Tim Furniss/LONDON
LOCKHEED MARTIN and AT&T have joined Space Systems/Loral and Hughes in the bid to capture a newly emerging geostationary-orbit (GEO) satellite-communications market.
The companies have filed applications to the US Federal Communications Commission (FCC) to launch and operate high-power, Ka-band satellite systems offering a broad array of high-data-rate, digital-communications services which will play a major role in the information revolution, including the wide use of video telephones.
Previous applications to the FCC have been filed by Space Systems/Loral, to operate CyberStar satellites, while Hughes plans a project called Spacelink. Teledesic, a venture financed by US software company Microsoft, has proposed a Ka-band scheme in low-Earth orbit for worldwide mobile-telephone communications.

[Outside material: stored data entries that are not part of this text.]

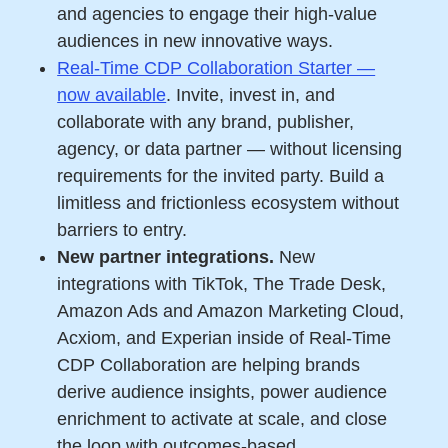
and agencies to engage their high-value
audiences in new innovative ways.
Real-Time CDP Collaboration Starter —
now available
. Invite, invest in, and
collaborate with any brand, publisher,
agency, or data partner — without licensing
requirements for the invited party. Build a
limitless and frictionless ecosystem without
barriers to entry.
New partner integrations.
New
integrations with TikTok, The Trade Desk,
Amazon Ads and Amazon Marketing Cloud,
Acxiom, and Experian inside of Real-Time
CDP Collaboration are helping brands
derive audience insights, power audience
enrichment to activate at scale, and close
the loop with outcomes-based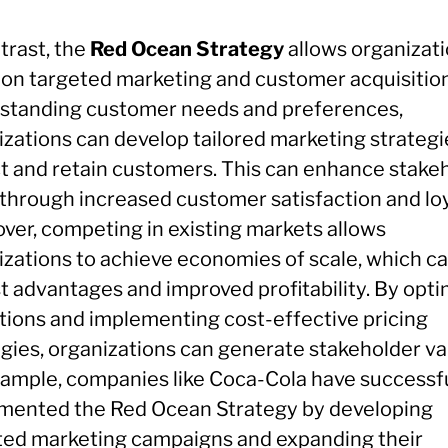
trast, the
Red Ocean Strategy
allows organizati
 on targeted marketing and customer acquisition
standing customer needs and preferences,
izations can develop tailored marketing strategi
ct and retain customers. This can enhance stake
 through increased customer satisfaction and loy
ver, competing in existing markets allows
izations to achieve economies of scale, which ca
t advantages and improved profitability. By opti
tions and implementing cost-effective pricing
egies, organizations can generate stakeholder va
xample, companies like Coca-Cola have successfu
mented the Red Ocean Strategy by developing
ted marketing campaigns and expanding their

Lockheed Martin's $4 billion plan, for which the company is seeking international investors, will consist of nine satellites located at five positions in geostationary orbit. AT&T has proposed a 12-satellite scheme in what it describes as a "fledgling plan", envisaging the start of services in 2000.
Loral is proposing a single satellite, the CyberStar, for an estimated $442 million. Hughes' Spacelink plan would involve 12 satellites, providing a global service in the year 2000 at a cost of $3.2 billion.
Hughes has introduced a powerful satellite called the HS-702, offering customers almost twice the capacity and power of the most sophisticated commercial satellites now in operation. It will be able to generate 15kW of payload power and carry over 50 high-power transponders. The first HS-702 will be the Hughes Galaxy X.
The new spacecraft bus is a low-risk evolution of the HS-601 series - which has become a world bestseller with 56 orders - yet offering "unprecedented flexibility in payload configuration", says Hughes.
The HS-702 will also have an advanced version of Hughes' xenon ion propulsion system, for stationkeeping; and gallium-arsenide solar arrays, offering 11kW of power. The current HS-601 High Power model offers 8kW capability.
The new satellite is be able to carry a 1,000kg communications payload and be compatible with the new McDonnell Douglas Delta 3 launcher, which Hughes has already booked for ten launches.